Anglo hit by property syndicate receiverships in UK
A number of property syndicates involving Anglo Irish Bank in the UK have gone into receivership and the nationalised bank has written down its interest in them to zero.
The bank holds investments in two property funds in the UK and these funds in turn make investments in various property partnerships. Anglo said the partnership properties are located throughout the UK and were benefiting from upward-only rent reviews.
The company holding the interests, Anglo Irish Commercial Properties (No 1) has reported losses of €7.4m for 2009 after taking impairments on investments.
But since the financial year ended, difficulties have grown.
"A number of the underlying partnerships existing below the two funds have experienced difficulties with their relevant external bankers,'' said the company.
"Consequently in a number of these underlying partnerships receivers have been appointed over the relevant properties.
"As a result, the company's relevant share of these interests have been reduced to nil resulting in additional permanent impairment since the period end," said Anglo.
The impairment is for £2.5m (e2.9m) and the UK company has also been permitted not to repay loans to Anglo totalling £12.5m.

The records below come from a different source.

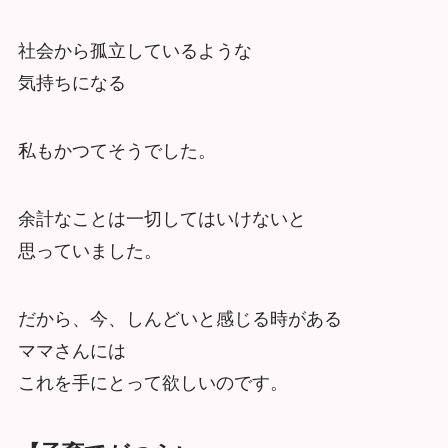
社会から孤立しているような
気持ちになる
私もかつてそうでした。
余計なことは一切してはいけないと
思っていました。
だから、今、しんどいと感じる時がある
ママさんには
これを手にとって欲しいのです。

Anglo has waived this amount, which came in the form of two separate loans.
The main Anglo Irish company in the UK is CDB (UK), which has not published accounts for several years, although the UK performance of Anglo is consolidated into its full accounts.
Anglo is now wholly dependent on the Central Bank, the Government and the ECB to remain a going concern, the accounts for Anglo Irish Commercial Properties makes clear.

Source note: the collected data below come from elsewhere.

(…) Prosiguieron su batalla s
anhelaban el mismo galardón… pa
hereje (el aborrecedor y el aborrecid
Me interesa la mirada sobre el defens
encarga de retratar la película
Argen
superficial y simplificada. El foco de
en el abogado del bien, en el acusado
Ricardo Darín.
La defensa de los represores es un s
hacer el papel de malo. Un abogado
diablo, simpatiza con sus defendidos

"The board of Anglo Irish Bank Corporation has assumed the continuing availability of secured funding facilities with the Central Bank of Ireland and other special funding arrangements if required,'' state the accounts.
The two investments held by the UK company are Anglo Irish UK Property Fund SLP and the Second Anglo Irish UK Property Fund SLP.
Anglo is entitled to between 27.4pc and 18.7pc of the profits (or losses) of both investments, once general expenses are deducted.